Gene Schmiel March 5, 2014 at 10:14 am

Brett, your conclusions are accurate: Stanley did little at Franklin, he did leave the field, and he certainly did not deserve the medal of honor (awarded in 1893 by the way).
However, within a few days after the battle, to Opdycke’s consternation, Stanley began to claim considerable credit, including not only ordering Opdycke to charge, but also that he “rode at the head of the brigade” (Longacre and Haas, p. 254).
Over time Stanley and Cox would have several wars of words over these issues – see Stone’s article in “Battles and Leaders of the Civil War, IV, p. 450n, which notes Stanley’s attempt to take undue credit – and the editors’ dismissing of his claims. Cox’s 1897 book on the Battle of Franklin set the record straight, and it seems clear that both Sword and Jacobsson recognize that Cox’s account is accurate. (I found no evidence that Cox was aware that Stanley had received the Medal of Honor).
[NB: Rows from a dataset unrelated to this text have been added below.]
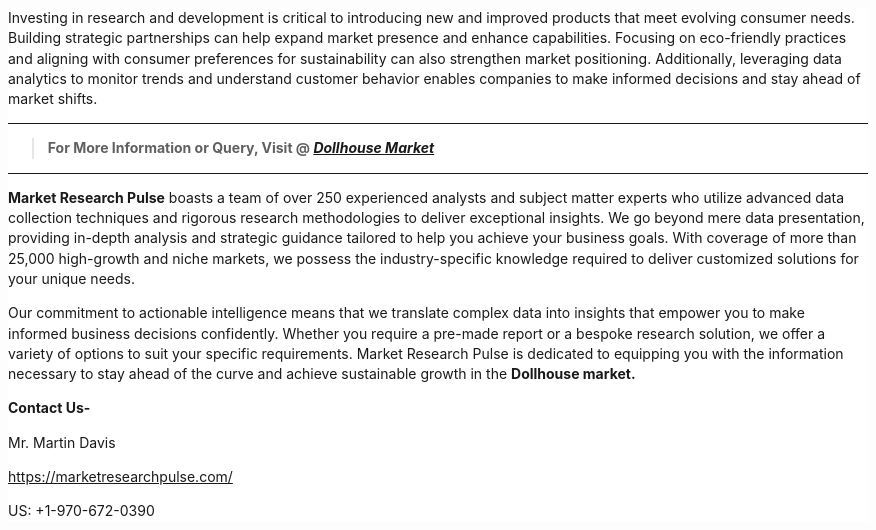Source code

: Investing in research and development is critical to introducing new and improved products that meet evolving consumer needs. Building strategic partnerships can help expand market presence and enhance capabilities. Focusing on eco-friendly practices and aligning with consumer preferences for sustainability can also strengthen market positioning. Additionally, leveraging data analytics to monitor trends and understand customer behavior enables companies to make informed decisions and stay ahead of market shifts.</p><hr /><blockquote><p><strong>For More Information or Query, Visit @&nbsp;<em><a href="https://marketresearchpulse.com/report/52651/dollhouse-market?utm_source=Linkedin&utm_medium=0116">Dollhouse Market</a></em></strong></p></blockquote><hr /><p><strong>Market Research Pulse</strong> boasts a team of over 250 experienced analysts and subject matter experts who utilize advanced data collection techniques and rigorous research methodologies to deliver exceptional insights. We go beyond mere data presentation, providing in-depth analysis and strategic guidance tailored to help you achieve your business goals. With coverage of more than 25,000 high-growth and niche markets, we possess the industry-specific knowledge required to deliver customized solutions for your unique needs.</p><p>Our commitment to actionable intelligence means that we translate complex data into insights that empower you to make informed business decisions confidently. Whether you require a pre-made report or a bespoke research solution, we offer a variety of options to suit your specific requirements. Market Research Pulse is dedicated to equipping you with the information necessary to stay ahead of the curve and achieve sustainable growth in the <strong>Dollhouse market.</strong></p><p><strong>Contact Us-</strong></p><p>Mr. Martin Davis</p><p>https://marketresearchpulse.com/</p><p>US: +1-970-672-0390</p>
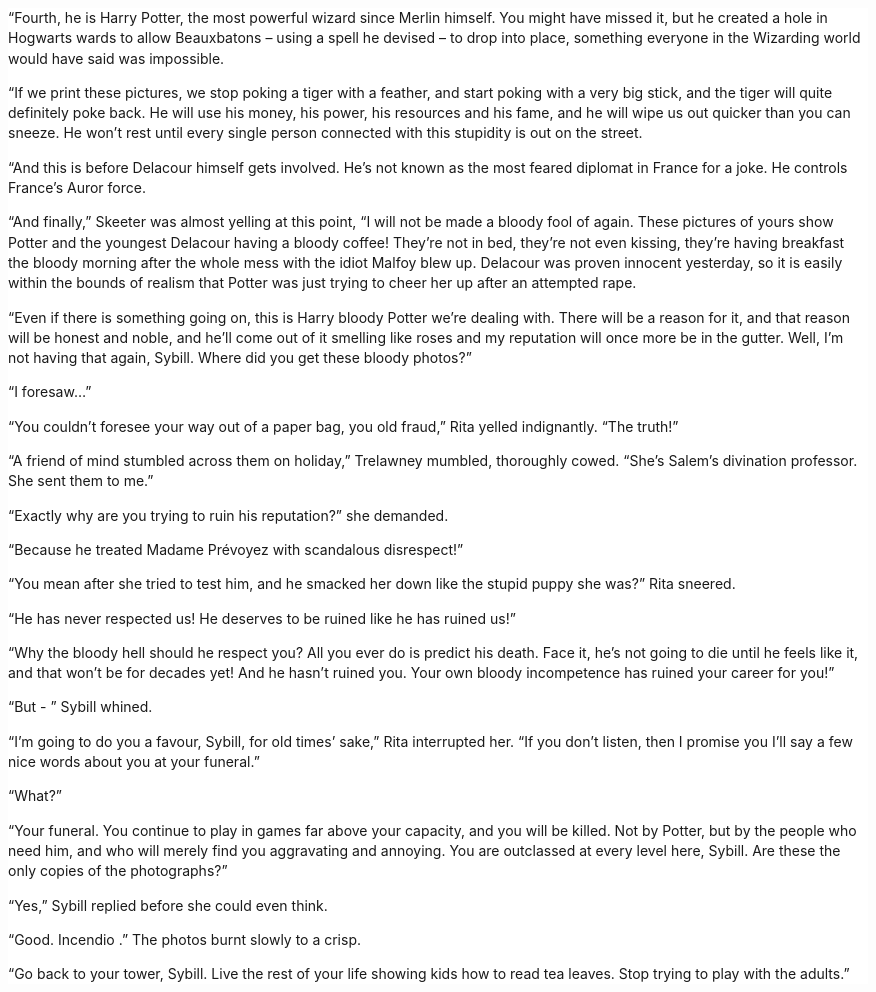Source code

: “Fourth, he is Harry Potter, the most powerful wizard since Merlin himself. You might have missed it, but he created a hole in Hogwarts wards to allow Beauxbatons – using a spell he devised – to drop into place, something everyone in the Wizarding world would have said was impossible.

“If we print these pictures, we stop poking a tiger with a feather, and start poking with a very big stick, and the tiger will quite definitely poke back. He will use his money, his power, his resources and his fame, and he will wipe us out quicker than you can sneeze. He won’t rest until every single person connected with this stupidity is out on the street.

“And this is before Delacour himself gets involved. He’s not known as the most feared diplomat in France for a joke. He controls France’s Auror force.

“And finally,” Skeeter was almost yelling at this point, “I will not be made a bloody fool of again. These pictures of yours show Potter and the youngest Delacour having a bloody coffee! They’re not in bed, they’re not even kissing, they’re having breakfast the bloody morning after the whole mess with the idiot Malfoy blew up. Delacour was proven innocent yesterday, so it is easily within the bounds of realism that Potter was just trying to cheer her up after an attempted rape.

“Even if there is something going on, this is Harry bloody Potter we’re dealing with. There will be a reason for it, and that reason will be honest and noble, and he’ll come out of it smelling like roses and my reputation will once more be in the gutter. Well, I’m not having that again, Sybill. Where did you get these bloody photos?”

“I foresaw…”

“You couldn’t foresee your way out of a paper bag, you old fraud,” Rita yelled indignantly. “The truth!”

“A friend of mind stumbled across them on holiday,” Trelawney mumbled, thoroughly cowed. “She’s Salem’s divination professor. She sent them to me.”

“Exactly why are you trying to ruin his reputation?” she demanded.

“Because he treated Madame Prévoyez with scandalous disrespect!”

“You mean after she tried to test him, and he smacked her down like the stupid puppy she was?” Rita sneered.

“He has never respected us! He deserves to be ruined like he has ruined us!”

“Why the bloody hell should he respect you? All you ever do is predict his death. Face it, he’s not going to die until he feels like it, and that won’t be for decades yet! And he hasn’t ruined you. Your own bloody incompetence has ruined your career for you!”

“But - ” Sybill whined.

“I’m going to do you a favour, Sybill, for old times’ sake,” Rita interrupted her. “If you don’t listen, then I promise you I’ll say a few nice words about you at your funeral.”

“What?”

“Your funeral. You continue to play in games far above your capacity, and you will be killed. Not by Potter, but by the people who need him, and who will merely find you aggravating and annoying. You are outclassed at every level here, Sybill. Are these the only copies of the photographs?”

“Yes,” Sybill replied before she could even think.

“Good. Incendio .” The photos burnt slowly to a crisp.

“Go back to your tower, Sybill. Live the rest of your life showing kids how to read tea leaves. Stop trying to play with the adults.”
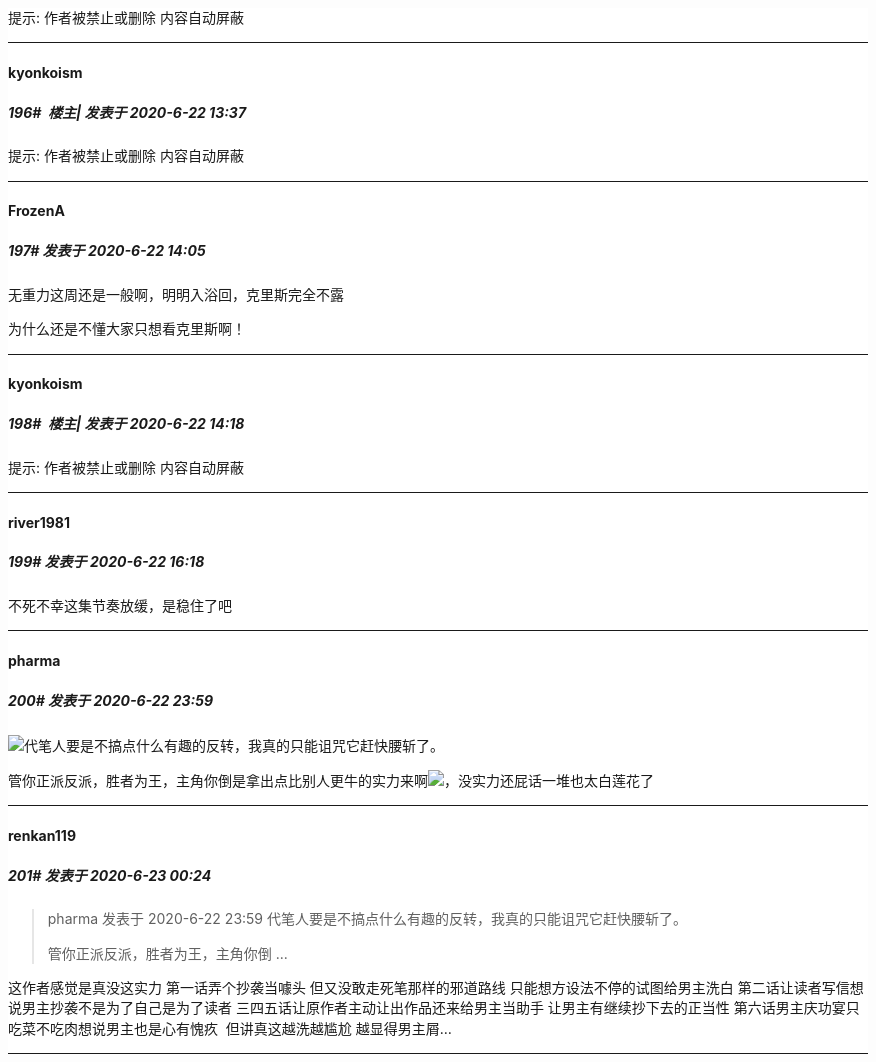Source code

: 提示: 作者被禁止或删除 内容自动屏蔽

*****

####  kyonkoism  
##### 196#         楼主| 发表于 2020-6-22 13:37

提示: 作者被禁止或删除 内容自动屏蔽

*****

####  FrozenA  
##### 197#       发表于 2020-6-22 14:05

无重力这周还是一般啊，明明入浴回，克里斯完全不露

为什么还是不懂大家只想看克里斯啊！

*****

####  kyonkoism  
##### 198#         楼主| 发表于 2020-6-22 14:18

提示: 作者被禁止或删除 内容自动屏蔽

*****

####  river1981  
##### 199#       发表于 2020-6-22 16:18

不死不幸这集节奏放缓，是稳住了吧

*****

####  pharma  
##### 200#       发表于 2020-6-22 23:59

<img src="https://static.saraba1st.com/image/smiley/face2017/218.png" referrerpolicy="no-referrer">代笔人要是不搞点什么有趣的反转，我真的只能诅咒它赶快腰斩了。

管你正派反派，胜者为王，主角你倒是拿出点比别人更牛的实力来啊<img src="https://static.saraba1st.com/image/smiley/face2017/001.png" referrerpolicy="no-referrer">，没实力还屁话一堆也太白莲花了

*****

####  renkan119  
##### 201#       发表于 2020-6-23 00:24

<blockquote>pharma 发表于 2020-6-22 23:59
代笔人要是不搞点什么有趣的反转，我真的只能诅咒它赶快腰斩了。

管你正派反派，胜者为王，主角你倒 ...</blockquote>
这作者感觉是真没这实力 第一话弄个抄袭当噱头 但又没敢走死笔那样的邪道路线 只能想方设法不停的试图给男主洗白 第二话让读者写信想说男主抄袭不是为了自己是为了读者 三四五话让原作者主动让出作品还来给男主当助手 让男主有继续抄下去的正当性 第六话男主庆功宴只吃菜不吃肉想说男主也是心有愧疚  但讲真这越洗越尴尬 越显得男主屑…

*****
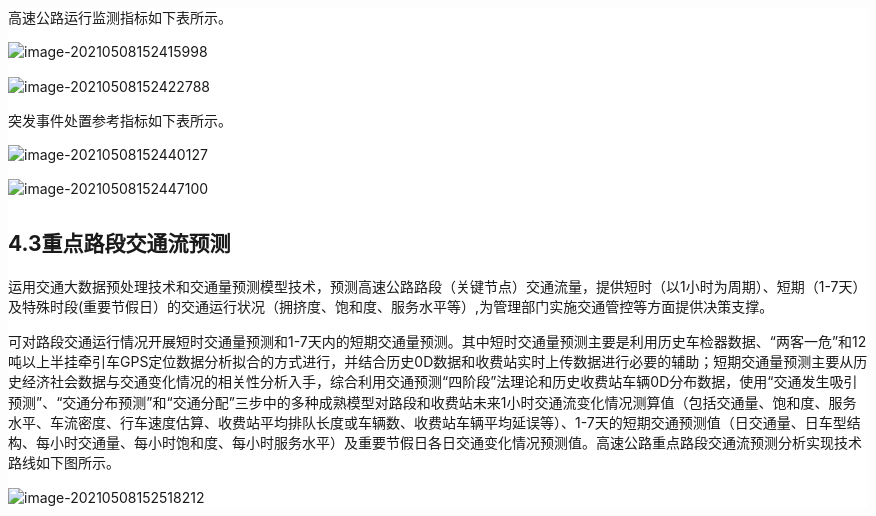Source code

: 高速公路运行监测指标如下表所示。

![image-20210508152415998](https://gitee.com/AiShiYuShiJiePingXing/img/raw/master/img/image-20210508152415998.png)

![image-20210508152422788](https://gitee.com/AiShiYuShiJiePingXing/img/raw/master/img/image-20210508152422788.png)

突发事件处置参考指标如下表所示。

![image-20210508152440127](https://gitee.com/AiShiYuShiJiePingXing/img/raw/master/img/image-20210508152440127.png)

![image-20210508152447100](https://gitee.com/AiShiYuShiJiePingXing/img/raw/master/img/image-20210508152447100.png)

## 4.3重点路段交通流预测

运用交通大数据预处理技术和交通量预测模型技术，预测高速公路路段（关键节点）交通流量，提供短时（以1小时为周期）、短期（1-7天）及特殊时段(重要节假日）的交通运行状况（拥挤度、饱和度、服务水平等）,为管理部门实施交通管控等方面提供决策支撑。

可对路段交通运行情况开展短时交通量预测和1-7天内的短期交通量预测。其中短时交通量预测主要是利用历史车检器数据、“两客一危”和12吨以上半挂牵引车GPS定位数据分析拟合的方式进行，并结合历史0D数据和收费站实时上传数据进行必要的辅助；短期交通量预测主要从历史经济社会数据与交通变化情况的相关性分析入手，综合利用交通预测“四阶段”法理论和历史收费站车辆0D分布数据，使用“交通发生吸引预测”、“交通分布预测”和“交通分配”三步中的多种成熟模型对路段和收费站未来1小时交通流变化情况测算值（包括交通量、饱和度、服务水平、车流密度、行车速度估算、收费站平均排队长度或车辆数、收费站车辆平均延误等）、1-7天的短期交通预测值（日交通量、日车型结构、每小时交通量、每小时饱和度、每小时服务水平）及重要节假日各日交通变化情况预测值。高速公路重点路段交通流预测分析实现技术路线如下图所示。

![image-20210508152518212](https://gitee.com/AiShiYuShiJiePingXing/img/raw/master/img/image-20210508152518212.png)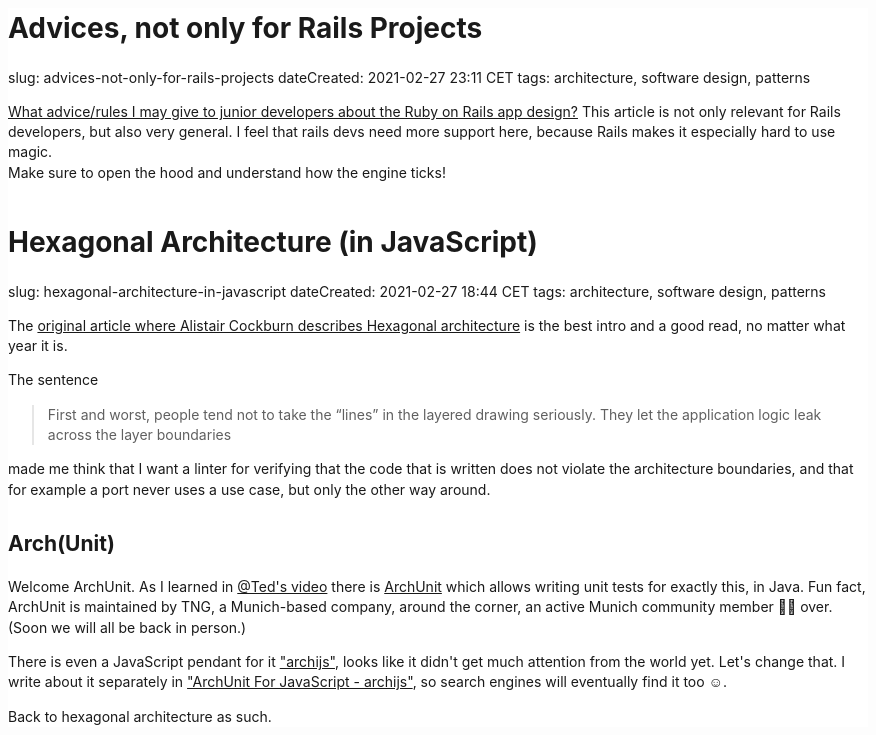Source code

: 



# Advices, not only for Rails Projects
slug: advices-not-only-for-rails-projects
dateCreated: 2021-02-27 23:11 CET
tags: architecture, software design, patterns

[What advice/rules I may give to junior developers about the Ruby on Rails app design?](https://medium.com/@Killavus/what-advice-rules-i-may-give-to-junior-developers-about-the-ruby-on-rails-app-design-6a129bd86b85)
This article is not only relevant for Rails developers, but also
very general. I feel that rails devs need more support here, because
Rails makes it especially hard to use magic.  
Make sure to open the hood and understand how the engine ticks!




# Hexagonal Architecture (in JavaScript)
slug: hexagonal-architecture-in-javascript
dateCreated: 2021-02-27 18:44 CET
tags: architecture, software design, patterns

The [original article where Alistair Cockburn describes 
Hexagonal architecture](https://alistair.cockburn.us/hexagonal-architecture/) 
is the best intro and a good read,
no matter what year it is.

The sentence
> First and worst, people tend not to take the “lines” in the layered drawing seriously. 
> They let the application logic leak across the layer boundaries

made me think that I want a linter for verifying that the code that is written
does not violate the architecture boundaries, and that for example
a port never uses a use case, but only the other way around.

## Arch(Unit)

Welcome ArchUnit. As I learned in 
[@Ted's video](#very-good-1h-in-depth)
there is [ArchUnit](https://www.archunit.org/use-cases) which allows writing unit tests for
exactly this, in Java. Fun fact, ArchUnit is maintained by TNG, a Munich-based company,
around the corner, an active Munich community member 👋🏽 over. (Soon we will all be back in person.)

There is even a JavaScript pendant for it ["archijs"](https://github.com/migh1/archijs#readme), 
looks like it didn't get much attention from the world yet. Let's change that. I write about it separately in
["ArchUnit For JavaScript - archijs"](../arch-unit-for-java-script-archijs/), 
so search engines will eventually find it too ☺️.

Back to hexagonal architecture as such.
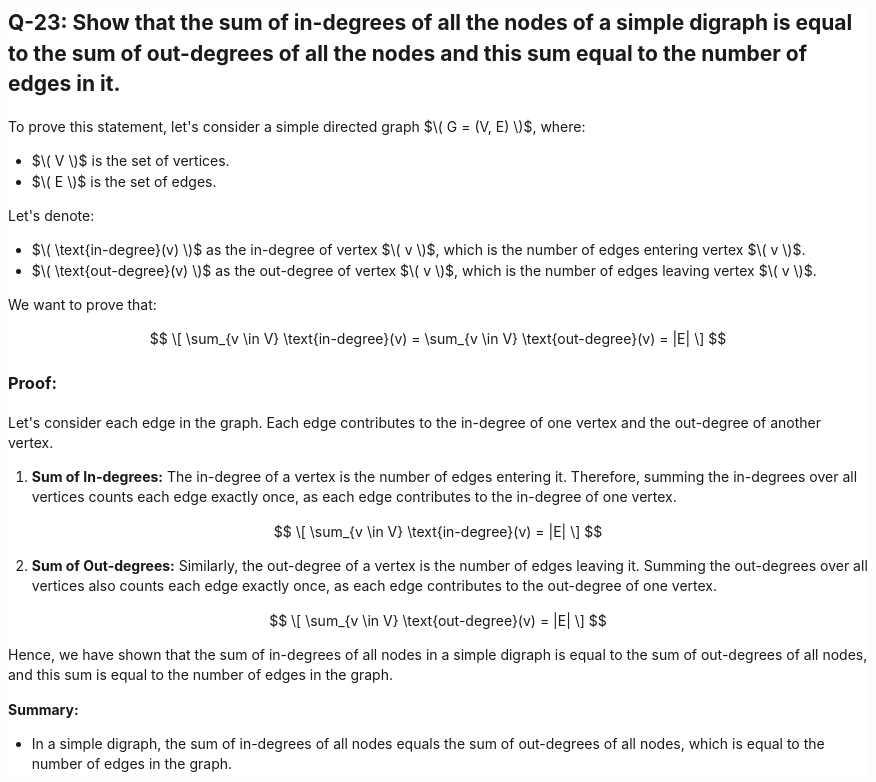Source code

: 

## Q-23: Show that the sum of in-degrees of all the nodes of a simple digraph is equal to the sum of out-degrees of all the nodes and this sum equal to the number of edges in it.

To prove this statement, let's consider a simple directed graph $\( G = (V, E) \)$, where:
- $\( V \)$ is the set of vertices.
- $\( E \)$ is the set of edges.

Let's denote:
- $\( \text{in-degree}(v) \)$ as the in-degree of vertex $\( v \)$, which is the number of edges entering vertex $\( v \)$.
- $\( \text{out-degree}(v) \)$ as the out-degree of vertex $\( v \)$, which is the number of edges leaving vertex $\( v \)$.

We want to prove that:

$$
\[
\sum_{v \in V} \text{in-degree}(v) = \sum_{v \in V} \text{out-degree}(v) = |E|
\]
$$

### Proof:
Let's consider each edge in the graph. Each edge contributes to the in-degree of one vertex and the out-degree of another vertex.

1. **Sum of In-degrees:**
   The in-degree of a vertex is the number of edges entering it. Therefore, summing the in-degrees over all vertices counts each edge exactly once, as each edge contributes to the in-degree of one vertex.

$$
\[
\sum_{v \in V} \text{in-degree}(v) = |E|
\]
$$

2. **Sum of Out-degrees:**
   Similarly, the out-degree of a vertex is the number of edges leaving it. Summing the out-degrees over all vertices also counts each edge exactly once, as each edge contributes to the out-degree of one vertex.

$$
\[
\sum_{v \in V} \text{out-degree}(v) = |E|
\]
$$

Hence, we have shown that the sum of in-degrees of all nodes in a simple digraph is equal to the sum of out-degrees of all nodes, and this sum is equal to the number of edges in the graph.

**Summary:**
- In a simple digraph, the sum of in-degrees of all nodes equals the sum of out-degrees of all nodes, which is equal to the number of edges in the graph.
Stanley’s final shot in this battle of words was in his autobiography, which, as you note, inaccurately claims he remained on the field. It also contains a series of comments about his colleagues which might make one question his judgment: Of Opdycke he says, he “proved an ingrate and turned against me” and “was a very false man” who “wrote letters to Cox full of lies.” Of Schofield, he commented, that his “fear of politicians had made him play a very low, mean part in many things.” Cox was his favorite target, however. In 1888, after he was rebuffed by the editors of “Battles of Leaders,” Stanley wrote an article in the “New York Sun” which characterized Cox as “the notorious one-term man, a native Canadian, a military tramp, a miserable filcher of reputation.” In his memoirs, Stanley said of Cox, “I could not stand him,” and he wrote that he resigned from an Ohio veterans group after Cox was elected to be its commander.

By the way, I see that a biography of Stanley is due to be published in July, and it will be interesting to see how that author deals with these and related matters.